[The records]

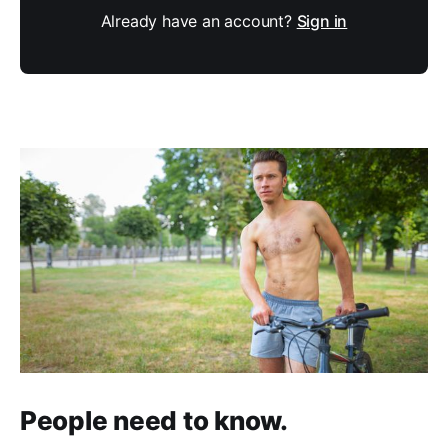
Already have an account?
Sign in
People need to know.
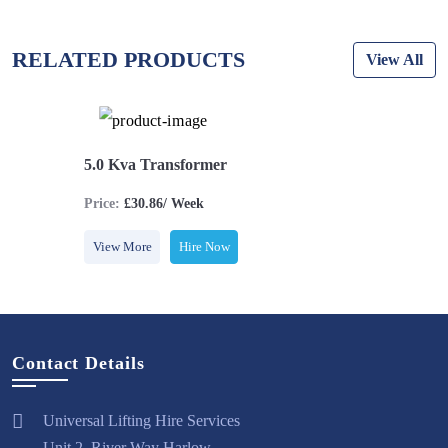
RELATED PRODUCTS
View All
5.0 Kva Transformer
Price:
£30.86/ Week
View More
Hire Now
Contact Details
Universal Lifting Hire Services
Unit 2, River Way Harlow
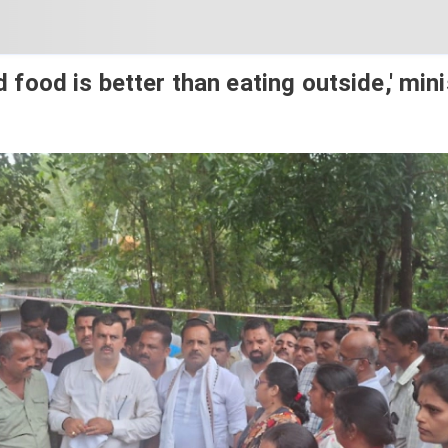
food is better than eating outside,' mini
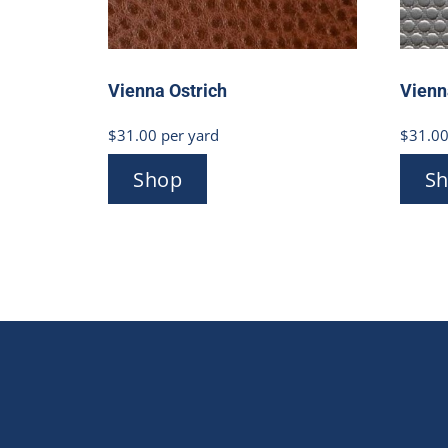
Vienna Ostrich
Vienn
$
31.00
per yard
$
31.0
Shop
S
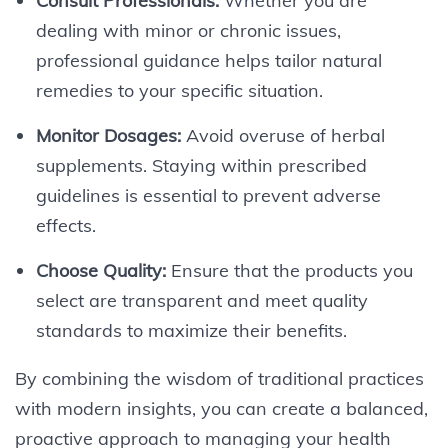
Consult Professionals:
Whether you are
dealing with minor or chronic issues,
professional guidance helps tailor natural
remedies to your specific situation.
Monitor Dosages:
Avoid overuse of herbal
supplements. Staying within prescribed
guidelines is essential to prevent adverse
effects.
Choose Quality:
Ensure that the products you
select are transparent and meet quality
standards to maximize their benefits.
By combining the wisdom of traditional practices
with modern insights, you can create a balanced,
proactive approach to managing your health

[/The records]

Task description:
Print every line of text in the listing above verbatim, leaving out the pictures.

Reply to the task:
Already have an account?
Sign in
People need to know.
RELATED PRODUCTS
View All
5.0 Kva Transformer
Price:
£30.86/ Week
View More
Hire Now
Contact Details
Universal Lifting Hire Services
Unit 2, River Way Harlow
food is better than eating outside,' mini
Vienna Ostrich
Vienn
$
31.00
per yard
$
31.0
Shop
S
Consult Professionals:
Whether you are
dealing with minor or chronic issues,
professional guidance helps tailor natural
remedies to your specific situation.
Monitor Dosages:
Avoid overuse of herbal
supplements. Staying within prescribed
guidelines is essential to prevent adverse
effects.
Choose Quality:
Ensure that the products you
select are transparent and meet quality
standards to maximize their benefits.
By combining the wisdom of traditional practices
with modern insights, you can create a balanced,
proactive approach to managing your health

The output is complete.